Given the horrifying levels of domestic killings in Australia, the film provides both crucial personal detail and wider historical context. After Lismore pharmacist Allan Stuckey shot his wife three times in 1985, he received bail, retained custody of Joy and their two older brothers, and received a lesser sentence for manslaughter with a defence that Carolyn’s affair was provocation. Joy grew up in a home built on denial.
It’s understandable that director Vincent Lamberti’s narrative accelerates as Joy rebuilds their life in their 30s. The pain they carried was dragging them down, but now they have clarity and purposefulness. Nonetheless, the transformation’s arc is somewhat hurried and it doesn’t address questions such as Joy’s relationship with their siblings. But focusing on Joy’s path does allow Revealed: Killjoy to avoid a mistake too many documentaries make: emphasising the perpetrator over their victims. This is always Joy’s story.
Napoleon: Director’s Cut
Apple TV+
Hopefully more streaming platforms follow this path. If you make a blockbuster, as Ridley Scott did with last November’s saga about the French soldier and eventual ruler, don’t just give us the cinematic edition, upload the director’s cut. Adding 48 minutes of additional footage – the running time is now a suitably epic 205 minutes – to this biopic provides not just more of Scott’s thundering 19th-century battle scenes, but also greater clarity to the relationship between Napoleon (Joaquin Phoenix) and his wife, Josephine (Vanessa Kirby). This sprawling, occasionally ahistoric, drama needs all the nuance it can get.

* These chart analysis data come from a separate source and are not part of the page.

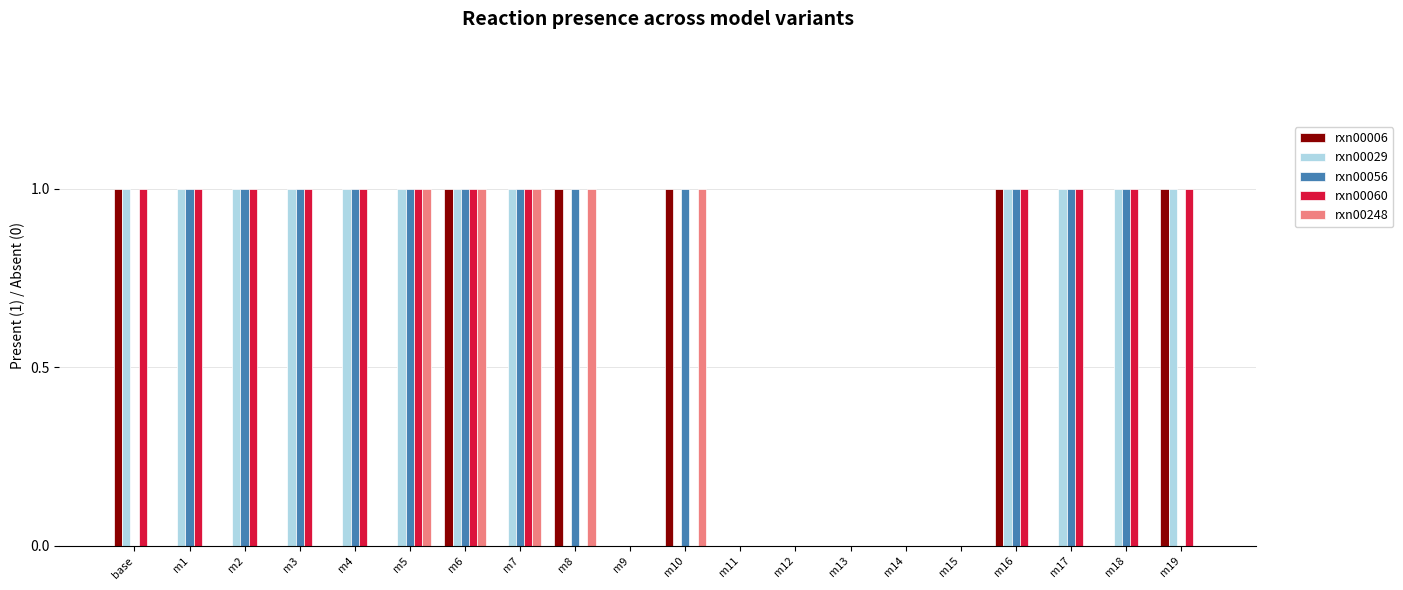

Reading right to left, extract all data points from this chart.

rxn00006: 1	0	0	1	0	0	0	0	0	1	0	1	0	1	0	0	0	0	0	1
rxn00029: 1	1	1	1	0	0	0	0	0	0	0	0	1	1	1	1	1	1	1	1
rxn00056: 0	1	1	1	0	0	0	0	0	1	0	1	1	1	1	1	1	1	1	0
rxn00060: 1	1	1	1	0	0	0	0	0	0	0	0	1	1	1	1	1	1	1	1
rxn00248: 0	0	0	0	0	0	0	0	0	1	0	1	1	1	1	0	0	0	0	0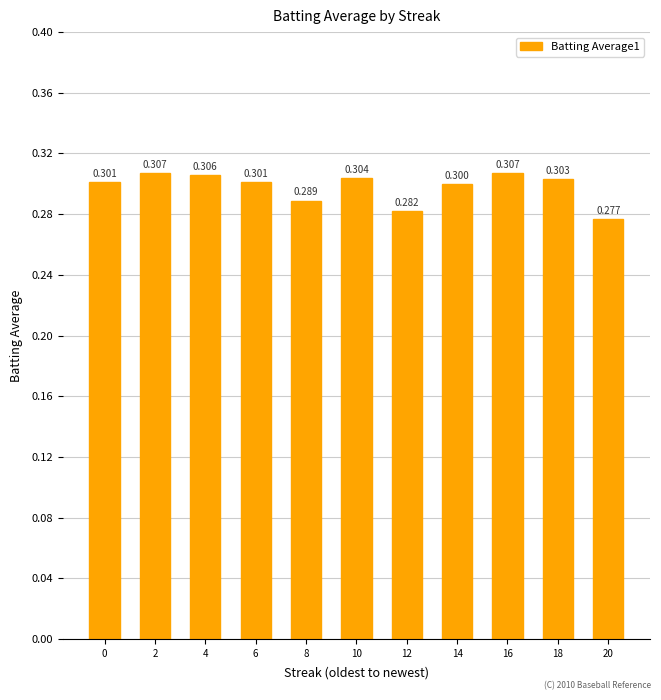

List the labels in order of value, smallest first.

20, 12, 8, 14, 0, 6, 18, 10, 4, 2, 16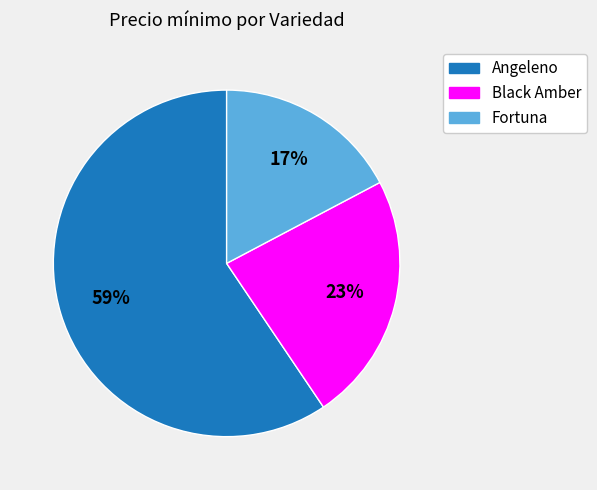

Is there a majority slice in this chart?

Yes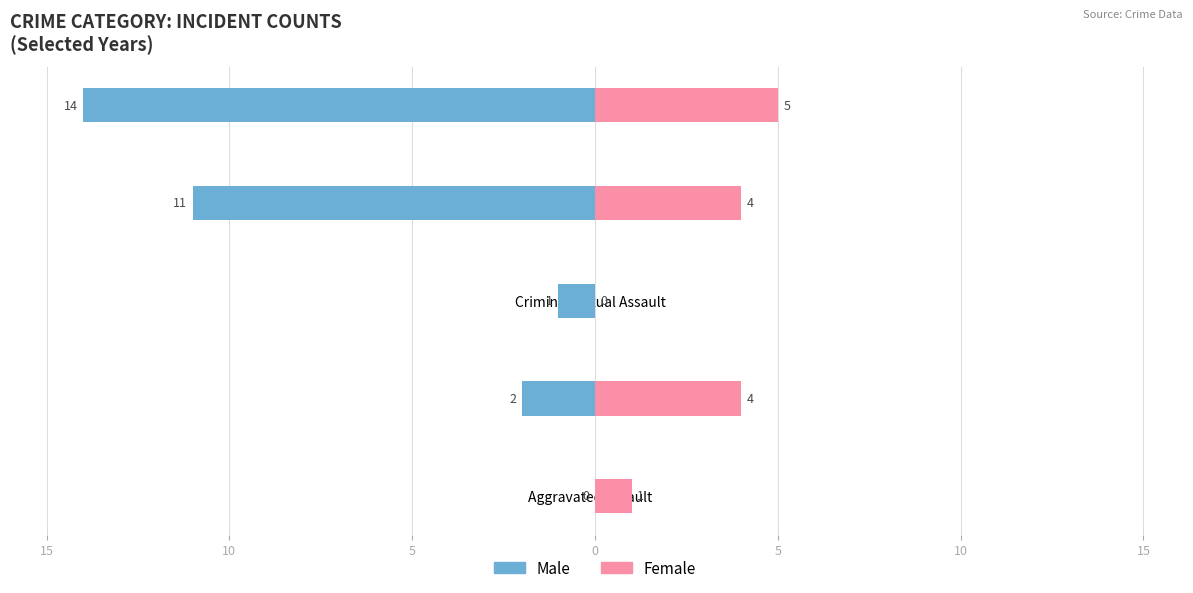

Count the number of data series in this chart.

2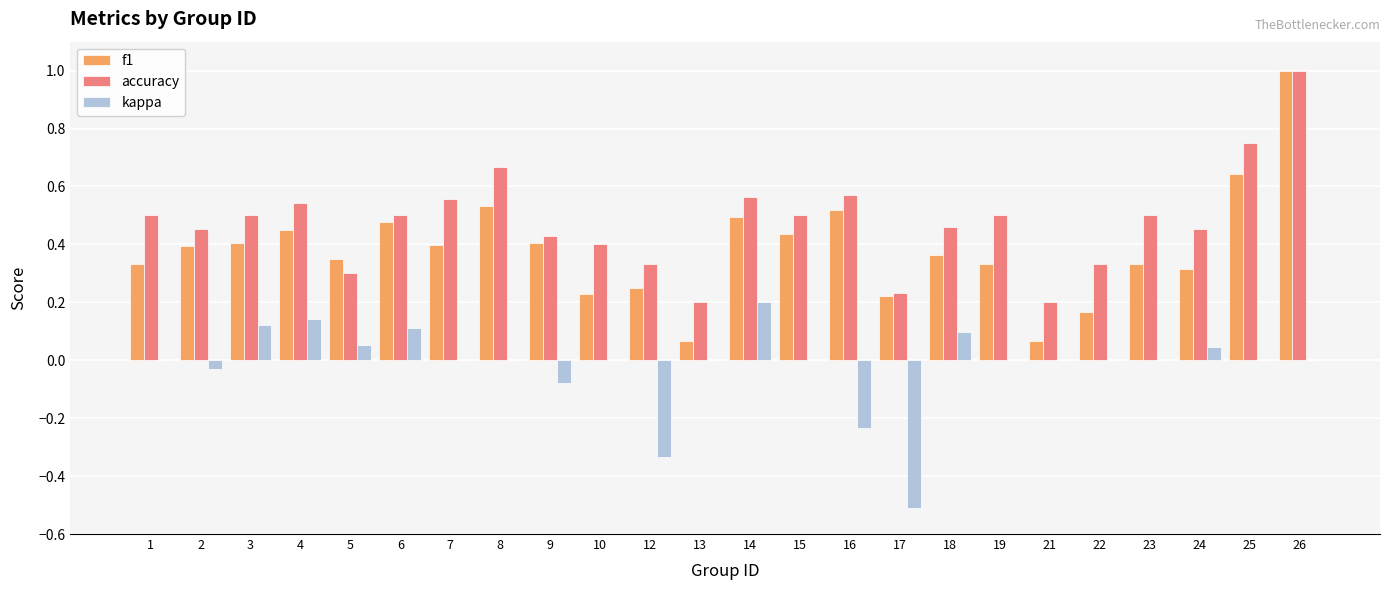

Between 14 and 18, which series saw the biggest shift?

f1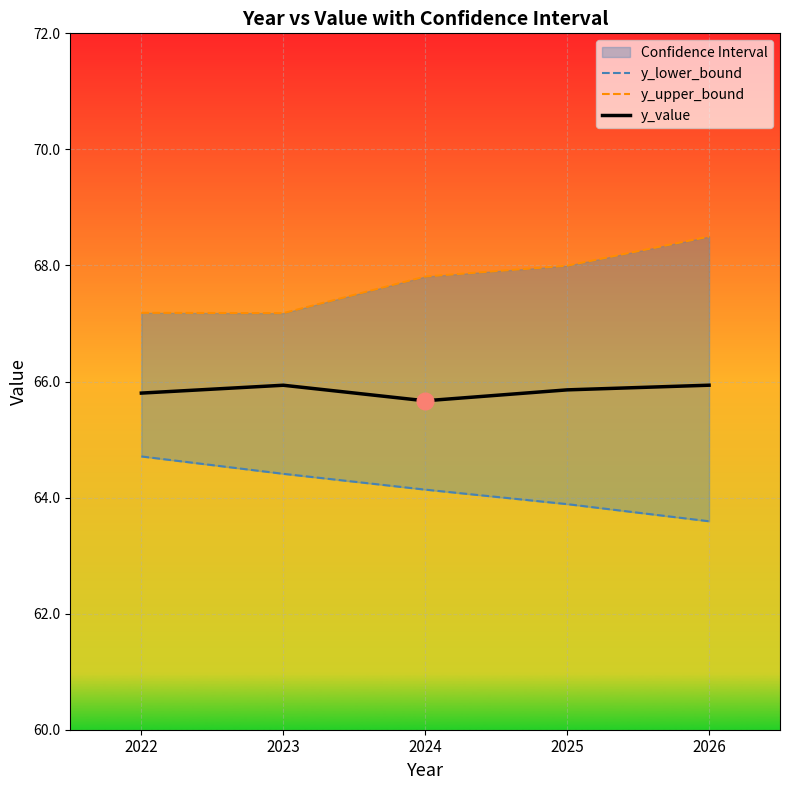

Which series has the widest spread of values?

y_upper_bound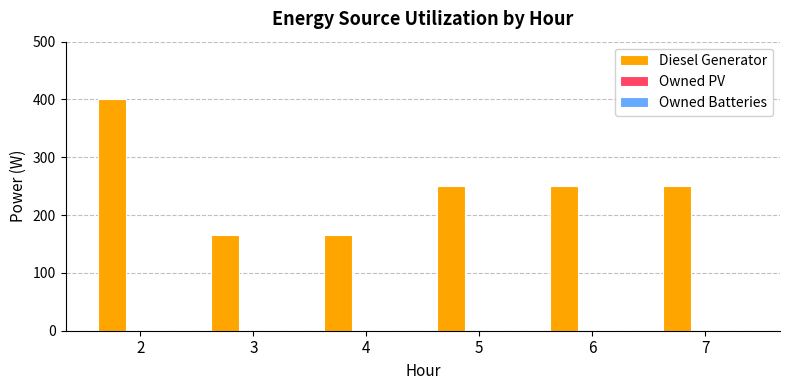

What is the greatest value displayed?

400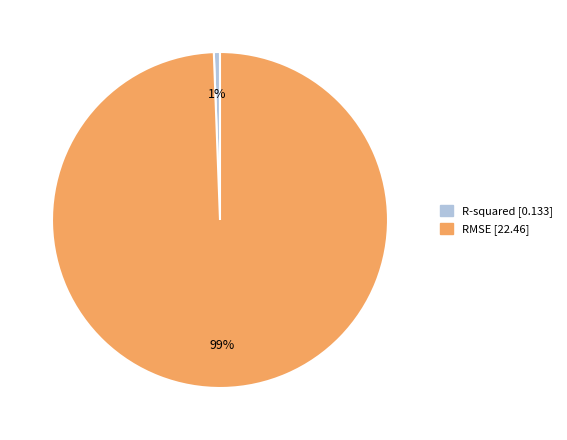

Is R-squared the majority of the pie?

No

Under the Vines (season 3)
AMC+
This New Zealand comic-drama about a Sydney socialite (Rebecca Gibney) and a disgraced London lawyer (Charles Edwards), who as step-cousins inherit both a rundown Kiwi vineyard and the chance at a new life, has been ticking along without issue. The third season is out now, and while there’s a fresh interloper disturbing the peace at Oakley Wines, the storytelling remains committed to small-town machinations, quirky locals, and Gibney nailing every fish-out-of-water scenario. Fans of To the Manor Born or Doc Martin will vibe with this.
Mum (seasons 1-2)
Binge
Binge now has the first two of the three seasons produced for this first-rate British sitcom, which debuted in 2016 with Lesley Manville (Phantom Thread, The Crown) playing Cathy, a recently widowed mother trying to navigate the next stage of her life while dealing with the troublesome tug of family and friends. The storytelling is incremental and initially few edges are sharp, but over time it builds around the connection between Cathy and her lifelong friend, Peter Mullan’s Michael. The Scottish actor excels at menace, so it’s refreshing to see the heartfelt dedication he and Manville bring to their roles.
Follow the Rain
Netflix
Beginning with some remarkable time-lapse photography – a mix of otherworldly beauty and almost alien-like eruptions – this Australian nature documentary from world-renowned fungi hunters Stephen Axford and Catherine Marciniak is a deep dive into the damp corners of our national parks and rainforests. The pair are sweetly natured enthusiasts, both careful and curious, who explain how mushrooms are the fungal gateway before getting into the intricacies of their passion. As directors, these niche influencers are a touch one-paced, but the intricate wonder they depict their tiny discoveries with rings true.